Abstract
Enlarged perivascular spaces (PVS) are considered a biomarker for vascular pathology and has been observed in several neurological disorders and in normal aging; however, the age-related changes in PVS structure across the normative lifespan are not well understood. We sought to characterize the relationship between PVS anatomical characteristics and age in a large cohort (∼1400) between 8 and 90 years of age from the Human Connectome Project (HCP) Lifespan datasets. PVS from the white matter regions and the basal ganglia (BG) were automatically segmented and quantified from vesselness maps derived from multimodal structural MRI data. PVS burden increased from childhood to advancing age in both the white matter and BG and was reflected by increasing PVS volume fraction (VF), count and mean cross-sectional diameter and decreasing mean solidity, with elevated PVS burden in males compared to females. Within white matter regions, PVS burden in childhood significantly predicted the rate of PVS expansion across the lifespan (t(66)=-12.15, p<.001, R2=.69), where regions with low PVS VF in childhood undergo rapid growth (e.g., temporal regions) and regions with high PVS VF in childhood undergo slowed growth (e.g., limbic regions). PVS anatomical alterations across the lifespan was not significantly associated with working memory performance. Together, our findings of spatially-varying patterns of PVS enlargement across the lifespan constitutes a feature of normal aging and may reflect alterations to waste clearance functionality. These results provide a normative reference for the spatial distribution of PVS enlargement patterns from which pathological alterations can be compared.

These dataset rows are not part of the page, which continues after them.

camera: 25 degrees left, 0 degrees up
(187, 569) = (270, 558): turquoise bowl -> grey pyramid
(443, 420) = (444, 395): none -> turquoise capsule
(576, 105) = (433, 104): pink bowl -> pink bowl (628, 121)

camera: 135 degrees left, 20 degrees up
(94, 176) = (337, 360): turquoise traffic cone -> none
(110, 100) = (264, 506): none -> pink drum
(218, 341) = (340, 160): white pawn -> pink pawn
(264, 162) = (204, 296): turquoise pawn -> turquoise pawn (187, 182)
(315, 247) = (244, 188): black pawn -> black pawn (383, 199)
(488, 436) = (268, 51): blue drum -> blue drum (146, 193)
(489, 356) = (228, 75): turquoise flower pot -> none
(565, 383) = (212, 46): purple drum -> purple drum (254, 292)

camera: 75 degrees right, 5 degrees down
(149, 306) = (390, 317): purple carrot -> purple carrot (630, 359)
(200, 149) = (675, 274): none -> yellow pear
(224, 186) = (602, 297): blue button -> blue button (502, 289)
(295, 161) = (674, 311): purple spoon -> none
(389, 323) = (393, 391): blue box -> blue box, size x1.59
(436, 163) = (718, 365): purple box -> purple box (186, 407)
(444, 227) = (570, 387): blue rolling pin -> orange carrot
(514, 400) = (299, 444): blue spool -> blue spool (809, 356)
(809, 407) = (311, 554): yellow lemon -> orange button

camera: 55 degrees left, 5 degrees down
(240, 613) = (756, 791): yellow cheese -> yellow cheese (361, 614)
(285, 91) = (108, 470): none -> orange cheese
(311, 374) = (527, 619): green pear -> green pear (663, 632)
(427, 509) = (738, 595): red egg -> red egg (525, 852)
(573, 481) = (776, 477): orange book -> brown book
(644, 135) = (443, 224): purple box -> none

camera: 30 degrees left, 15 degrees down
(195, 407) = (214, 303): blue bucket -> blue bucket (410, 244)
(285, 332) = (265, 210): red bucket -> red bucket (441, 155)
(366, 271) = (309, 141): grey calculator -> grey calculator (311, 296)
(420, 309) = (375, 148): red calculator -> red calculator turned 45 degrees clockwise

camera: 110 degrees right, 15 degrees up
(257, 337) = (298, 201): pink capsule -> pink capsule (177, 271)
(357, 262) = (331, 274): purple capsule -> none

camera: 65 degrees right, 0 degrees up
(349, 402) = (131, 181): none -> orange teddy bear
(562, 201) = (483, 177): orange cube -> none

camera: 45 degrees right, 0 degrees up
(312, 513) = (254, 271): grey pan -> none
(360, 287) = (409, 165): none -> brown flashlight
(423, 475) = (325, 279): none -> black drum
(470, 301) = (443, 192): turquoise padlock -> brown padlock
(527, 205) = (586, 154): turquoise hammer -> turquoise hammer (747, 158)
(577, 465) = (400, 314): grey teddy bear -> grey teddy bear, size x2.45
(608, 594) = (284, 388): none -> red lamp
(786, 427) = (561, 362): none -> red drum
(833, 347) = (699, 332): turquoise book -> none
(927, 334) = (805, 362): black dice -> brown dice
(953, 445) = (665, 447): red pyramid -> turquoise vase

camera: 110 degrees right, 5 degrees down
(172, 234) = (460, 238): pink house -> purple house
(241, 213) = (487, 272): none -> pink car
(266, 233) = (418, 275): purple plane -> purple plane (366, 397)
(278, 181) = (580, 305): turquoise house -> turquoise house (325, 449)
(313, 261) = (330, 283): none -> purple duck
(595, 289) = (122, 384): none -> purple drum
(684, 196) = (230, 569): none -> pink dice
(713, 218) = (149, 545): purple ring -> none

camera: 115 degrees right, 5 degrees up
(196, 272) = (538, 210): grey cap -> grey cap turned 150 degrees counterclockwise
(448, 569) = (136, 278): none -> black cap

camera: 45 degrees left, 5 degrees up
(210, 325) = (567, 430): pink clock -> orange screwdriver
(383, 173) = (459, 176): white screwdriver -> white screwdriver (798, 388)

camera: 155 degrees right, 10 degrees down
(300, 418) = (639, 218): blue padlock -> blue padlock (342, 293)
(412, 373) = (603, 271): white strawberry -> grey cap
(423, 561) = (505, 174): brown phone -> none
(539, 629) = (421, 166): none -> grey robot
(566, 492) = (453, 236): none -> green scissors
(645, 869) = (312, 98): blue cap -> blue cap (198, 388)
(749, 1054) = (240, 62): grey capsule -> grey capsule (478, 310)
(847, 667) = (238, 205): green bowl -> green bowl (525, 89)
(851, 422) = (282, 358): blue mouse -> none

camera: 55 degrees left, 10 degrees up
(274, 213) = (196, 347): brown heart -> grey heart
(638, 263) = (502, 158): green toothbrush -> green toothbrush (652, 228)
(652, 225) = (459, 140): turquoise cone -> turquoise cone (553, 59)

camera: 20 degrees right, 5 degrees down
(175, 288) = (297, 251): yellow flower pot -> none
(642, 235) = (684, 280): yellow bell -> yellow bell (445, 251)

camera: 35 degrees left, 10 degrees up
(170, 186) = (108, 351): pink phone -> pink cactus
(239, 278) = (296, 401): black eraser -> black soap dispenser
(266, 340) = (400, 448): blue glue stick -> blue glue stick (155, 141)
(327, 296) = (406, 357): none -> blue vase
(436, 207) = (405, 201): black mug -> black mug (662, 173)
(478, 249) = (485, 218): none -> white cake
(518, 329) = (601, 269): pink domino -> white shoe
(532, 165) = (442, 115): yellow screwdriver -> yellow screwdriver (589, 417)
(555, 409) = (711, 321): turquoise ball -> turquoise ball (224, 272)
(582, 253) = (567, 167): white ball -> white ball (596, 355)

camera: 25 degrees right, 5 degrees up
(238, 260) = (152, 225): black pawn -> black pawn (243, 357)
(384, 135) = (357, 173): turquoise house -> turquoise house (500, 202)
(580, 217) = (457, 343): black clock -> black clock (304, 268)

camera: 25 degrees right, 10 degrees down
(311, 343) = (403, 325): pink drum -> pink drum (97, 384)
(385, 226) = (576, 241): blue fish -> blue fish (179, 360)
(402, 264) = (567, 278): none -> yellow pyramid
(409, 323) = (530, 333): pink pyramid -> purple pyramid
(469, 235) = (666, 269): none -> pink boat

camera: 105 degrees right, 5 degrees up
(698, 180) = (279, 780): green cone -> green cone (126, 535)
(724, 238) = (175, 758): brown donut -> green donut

Significance Statement Perivascular spaces (PVS) surround penetrating blood vessels and play an important role in the brain waste clearance system. Enlarged PVS are observed in normal aging and neurological conditions; however, research on the role of PVS in health and disease are hindered by the lack of knowledge regarding the time course of PVS alterations across the lifespan. To address this, we characterized age-related alterations in PVS structure from childhood through advancing age. We found PVS become progressively wider and more numerous with differing regional trajectories. These findings provide an important step towards understanding the evolution of brain clearance mechanisms across the lifespan and can be used as a normative reference to better understand neurological disorders characterized by abnormal waste clearance.
Competing Interest Statement
The perivascular space mapping technology is part of a pending patent owned by FS and JC, with no financial interest/conflict.